By this development, the Federal High Court in Abuja is now to determine the matter against Tambuwal on its merit and accelerated as ordered by the Supreme Court.
In their brief of arguments filed by Prof. Awa Kalu (SAN), the two appellants pleaded with the apex court to reverse the decision of the Court of Appeal which held that their suit had become academic exercise by virtue of the election of Tambuwal.
In the brief of argument adopted by Mr Ikoro M. Ikoro, the two appellants insisted that the lower court (Appeal Court) erred in law by holding that their joint suit had no life to sustain it simply because of the conducted general election.
They argued that the April 11, 2015 general election could not take life out of their case or render it academic exercise because the suit had been filed on Jan. 27, 2015 long before the general election was conducted.
The appellants claimed that from the beginning of the suit, several frivolous motions and applications filed by the respondents at the federal high court in Abuja had delayed judgement delivery until after the general election.

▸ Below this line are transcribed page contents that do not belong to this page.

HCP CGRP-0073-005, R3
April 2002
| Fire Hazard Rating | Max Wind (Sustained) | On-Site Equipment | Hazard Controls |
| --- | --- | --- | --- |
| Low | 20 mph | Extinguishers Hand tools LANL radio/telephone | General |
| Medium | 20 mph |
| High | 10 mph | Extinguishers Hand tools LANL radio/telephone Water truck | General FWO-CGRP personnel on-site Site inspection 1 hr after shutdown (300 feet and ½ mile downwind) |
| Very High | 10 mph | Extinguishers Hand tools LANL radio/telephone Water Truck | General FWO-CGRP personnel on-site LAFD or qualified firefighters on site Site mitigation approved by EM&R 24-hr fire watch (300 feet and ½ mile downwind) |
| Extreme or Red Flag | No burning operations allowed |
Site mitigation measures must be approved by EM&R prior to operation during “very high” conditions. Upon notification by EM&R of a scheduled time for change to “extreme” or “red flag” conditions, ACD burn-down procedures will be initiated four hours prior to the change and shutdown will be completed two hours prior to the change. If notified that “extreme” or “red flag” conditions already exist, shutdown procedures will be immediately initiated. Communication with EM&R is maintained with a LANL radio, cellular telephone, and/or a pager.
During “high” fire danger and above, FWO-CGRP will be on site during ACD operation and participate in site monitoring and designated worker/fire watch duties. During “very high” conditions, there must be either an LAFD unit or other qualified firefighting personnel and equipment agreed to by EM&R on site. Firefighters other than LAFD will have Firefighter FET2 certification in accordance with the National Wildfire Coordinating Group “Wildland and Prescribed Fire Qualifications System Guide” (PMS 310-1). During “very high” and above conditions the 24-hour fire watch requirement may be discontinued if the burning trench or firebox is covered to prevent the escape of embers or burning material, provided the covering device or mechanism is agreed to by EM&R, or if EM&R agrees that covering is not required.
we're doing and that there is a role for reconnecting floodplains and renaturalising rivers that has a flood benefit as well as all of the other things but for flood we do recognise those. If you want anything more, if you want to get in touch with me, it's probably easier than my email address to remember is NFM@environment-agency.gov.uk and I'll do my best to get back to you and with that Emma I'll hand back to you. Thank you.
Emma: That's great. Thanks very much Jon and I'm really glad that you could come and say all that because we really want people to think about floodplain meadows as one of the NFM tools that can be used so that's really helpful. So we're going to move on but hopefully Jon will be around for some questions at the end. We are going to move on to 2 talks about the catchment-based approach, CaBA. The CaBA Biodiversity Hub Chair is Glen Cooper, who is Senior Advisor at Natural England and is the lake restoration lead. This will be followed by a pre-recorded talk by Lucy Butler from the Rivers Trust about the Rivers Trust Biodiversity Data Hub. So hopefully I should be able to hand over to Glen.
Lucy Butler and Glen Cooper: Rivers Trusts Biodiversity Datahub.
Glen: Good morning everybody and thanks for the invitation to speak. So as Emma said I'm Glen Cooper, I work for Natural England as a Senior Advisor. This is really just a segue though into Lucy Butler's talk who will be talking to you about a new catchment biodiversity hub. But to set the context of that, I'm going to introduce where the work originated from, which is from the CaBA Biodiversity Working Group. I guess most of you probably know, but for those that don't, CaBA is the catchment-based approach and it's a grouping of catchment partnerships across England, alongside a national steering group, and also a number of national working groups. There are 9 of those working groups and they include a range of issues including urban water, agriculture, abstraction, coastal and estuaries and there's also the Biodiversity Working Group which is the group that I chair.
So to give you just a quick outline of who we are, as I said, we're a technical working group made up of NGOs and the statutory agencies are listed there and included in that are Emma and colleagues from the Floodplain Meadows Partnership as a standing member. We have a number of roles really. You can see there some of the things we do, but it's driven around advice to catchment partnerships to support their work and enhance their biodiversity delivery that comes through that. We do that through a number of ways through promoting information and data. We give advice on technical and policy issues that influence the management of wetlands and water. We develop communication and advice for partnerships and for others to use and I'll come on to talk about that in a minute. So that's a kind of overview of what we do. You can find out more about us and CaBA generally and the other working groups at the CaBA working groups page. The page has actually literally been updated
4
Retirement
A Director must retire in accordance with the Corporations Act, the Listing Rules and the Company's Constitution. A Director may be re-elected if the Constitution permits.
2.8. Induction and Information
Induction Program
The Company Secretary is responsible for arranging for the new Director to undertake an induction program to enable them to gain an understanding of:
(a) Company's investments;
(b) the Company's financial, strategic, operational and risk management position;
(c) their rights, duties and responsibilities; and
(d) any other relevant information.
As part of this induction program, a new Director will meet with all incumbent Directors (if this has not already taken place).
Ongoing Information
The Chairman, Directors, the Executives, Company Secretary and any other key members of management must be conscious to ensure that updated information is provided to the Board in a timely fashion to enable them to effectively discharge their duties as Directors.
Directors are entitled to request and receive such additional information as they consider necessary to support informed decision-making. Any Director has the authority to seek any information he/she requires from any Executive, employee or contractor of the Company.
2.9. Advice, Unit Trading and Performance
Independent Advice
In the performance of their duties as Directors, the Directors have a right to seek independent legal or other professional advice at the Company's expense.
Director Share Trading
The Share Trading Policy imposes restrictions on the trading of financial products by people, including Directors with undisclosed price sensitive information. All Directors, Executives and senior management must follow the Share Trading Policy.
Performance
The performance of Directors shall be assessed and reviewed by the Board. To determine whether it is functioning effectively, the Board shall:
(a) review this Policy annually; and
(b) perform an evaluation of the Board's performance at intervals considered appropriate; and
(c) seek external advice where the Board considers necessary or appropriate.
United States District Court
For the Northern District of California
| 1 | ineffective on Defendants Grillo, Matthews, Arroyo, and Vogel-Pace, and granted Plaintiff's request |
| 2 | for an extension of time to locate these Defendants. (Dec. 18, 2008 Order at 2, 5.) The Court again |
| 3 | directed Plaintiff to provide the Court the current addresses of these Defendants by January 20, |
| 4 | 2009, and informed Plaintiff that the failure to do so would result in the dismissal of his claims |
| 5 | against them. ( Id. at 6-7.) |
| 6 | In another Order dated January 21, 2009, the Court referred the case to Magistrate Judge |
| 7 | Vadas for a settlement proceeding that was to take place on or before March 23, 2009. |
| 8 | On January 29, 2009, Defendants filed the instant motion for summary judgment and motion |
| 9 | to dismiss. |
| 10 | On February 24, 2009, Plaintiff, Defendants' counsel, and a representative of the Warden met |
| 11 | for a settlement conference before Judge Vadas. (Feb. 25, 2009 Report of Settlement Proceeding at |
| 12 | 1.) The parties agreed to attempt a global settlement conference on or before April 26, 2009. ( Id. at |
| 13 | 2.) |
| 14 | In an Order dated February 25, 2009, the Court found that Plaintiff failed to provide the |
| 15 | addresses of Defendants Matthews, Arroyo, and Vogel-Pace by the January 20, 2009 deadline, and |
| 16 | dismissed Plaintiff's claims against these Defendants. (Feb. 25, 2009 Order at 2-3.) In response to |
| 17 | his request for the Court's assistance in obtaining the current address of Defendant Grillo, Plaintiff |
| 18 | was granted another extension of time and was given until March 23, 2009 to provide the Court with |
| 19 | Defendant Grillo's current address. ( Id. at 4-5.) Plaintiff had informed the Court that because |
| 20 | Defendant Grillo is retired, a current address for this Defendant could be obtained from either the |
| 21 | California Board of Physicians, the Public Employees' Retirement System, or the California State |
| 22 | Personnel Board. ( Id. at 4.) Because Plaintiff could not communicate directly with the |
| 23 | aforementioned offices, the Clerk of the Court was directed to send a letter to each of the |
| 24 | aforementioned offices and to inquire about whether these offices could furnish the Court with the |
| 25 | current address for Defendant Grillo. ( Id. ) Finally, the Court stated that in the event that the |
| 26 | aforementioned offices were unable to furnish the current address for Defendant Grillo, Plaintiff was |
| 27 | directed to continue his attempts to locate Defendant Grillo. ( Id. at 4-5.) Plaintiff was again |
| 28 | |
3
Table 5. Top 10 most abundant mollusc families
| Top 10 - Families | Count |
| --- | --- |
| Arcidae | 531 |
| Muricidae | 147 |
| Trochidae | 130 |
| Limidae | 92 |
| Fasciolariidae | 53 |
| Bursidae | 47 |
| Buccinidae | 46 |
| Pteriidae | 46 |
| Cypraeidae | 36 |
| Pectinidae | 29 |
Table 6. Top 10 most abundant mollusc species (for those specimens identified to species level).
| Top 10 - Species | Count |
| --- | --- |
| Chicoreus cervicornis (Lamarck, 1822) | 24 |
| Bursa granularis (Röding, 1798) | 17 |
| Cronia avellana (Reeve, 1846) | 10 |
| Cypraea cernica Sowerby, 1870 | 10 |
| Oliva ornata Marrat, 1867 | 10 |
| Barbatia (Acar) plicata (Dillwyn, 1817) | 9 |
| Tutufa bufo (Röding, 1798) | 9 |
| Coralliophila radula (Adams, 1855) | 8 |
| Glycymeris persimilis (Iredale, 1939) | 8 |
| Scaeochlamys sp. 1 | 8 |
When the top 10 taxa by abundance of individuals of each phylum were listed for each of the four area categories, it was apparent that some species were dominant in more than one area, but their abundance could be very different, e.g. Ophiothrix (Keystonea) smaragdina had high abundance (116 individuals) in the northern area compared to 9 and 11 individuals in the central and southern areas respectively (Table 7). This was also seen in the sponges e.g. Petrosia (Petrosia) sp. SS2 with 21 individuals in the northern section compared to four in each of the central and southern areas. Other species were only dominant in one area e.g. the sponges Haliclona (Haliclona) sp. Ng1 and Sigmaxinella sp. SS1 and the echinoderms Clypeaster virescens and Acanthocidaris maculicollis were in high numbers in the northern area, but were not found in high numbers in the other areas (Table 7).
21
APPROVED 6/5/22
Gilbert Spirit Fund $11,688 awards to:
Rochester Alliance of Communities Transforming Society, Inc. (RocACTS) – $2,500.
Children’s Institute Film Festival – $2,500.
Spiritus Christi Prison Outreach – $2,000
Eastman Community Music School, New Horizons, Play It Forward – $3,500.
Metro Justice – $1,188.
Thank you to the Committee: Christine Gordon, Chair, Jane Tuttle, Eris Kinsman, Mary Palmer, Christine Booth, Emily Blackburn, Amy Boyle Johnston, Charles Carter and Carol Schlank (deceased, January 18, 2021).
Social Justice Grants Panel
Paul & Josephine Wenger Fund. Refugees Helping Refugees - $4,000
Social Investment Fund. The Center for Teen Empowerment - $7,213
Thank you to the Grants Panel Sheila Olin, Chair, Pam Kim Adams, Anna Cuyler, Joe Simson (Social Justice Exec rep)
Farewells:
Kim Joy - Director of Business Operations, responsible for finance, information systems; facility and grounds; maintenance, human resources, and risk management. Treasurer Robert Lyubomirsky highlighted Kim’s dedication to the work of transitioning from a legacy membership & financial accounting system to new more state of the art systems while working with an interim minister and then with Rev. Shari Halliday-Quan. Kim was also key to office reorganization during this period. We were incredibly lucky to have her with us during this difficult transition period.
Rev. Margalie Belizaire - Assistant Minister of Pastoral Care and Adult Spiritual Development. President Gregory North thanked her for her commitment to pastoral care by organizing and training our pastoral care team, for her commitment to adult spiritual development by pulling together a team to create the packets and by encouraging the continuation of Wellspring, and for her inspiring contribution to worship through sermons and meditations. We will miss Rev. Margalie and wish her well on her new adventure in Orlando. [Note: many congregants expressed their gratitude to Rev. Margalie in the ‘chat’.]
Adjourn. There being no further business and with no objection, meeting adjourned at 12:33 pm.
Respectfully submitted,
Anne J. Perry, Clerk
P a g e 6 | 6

Their counsel argued that since all the delay tactics were at the instance of the respondents, the respondents should not be allowed to be beneficiaries of the unjust delays which made expeditious hearing practically impossible.
They asked the apex court to invoke Section 22 of the Supreme Court Act to resolve the issue to a finality as the said section of the law empowered it to act as a court of first instance in the circumstances of the case.
But counsel to Tambuwal Mr Sunday Ameh (SAN) stood his ground that the reliefs sought by the appellants at the Federal High Court had been overtaken by the general election and that Tambuwal had been declared winner of the April 11, 2015 election.
The counsel urged the court to dismiss the appeal on the ground that it had become pure academic issue without any life.
In his own argument, Mr Jibrin Okutepa (SAN), who stood for APC aligned himself with the third respondent’s submission.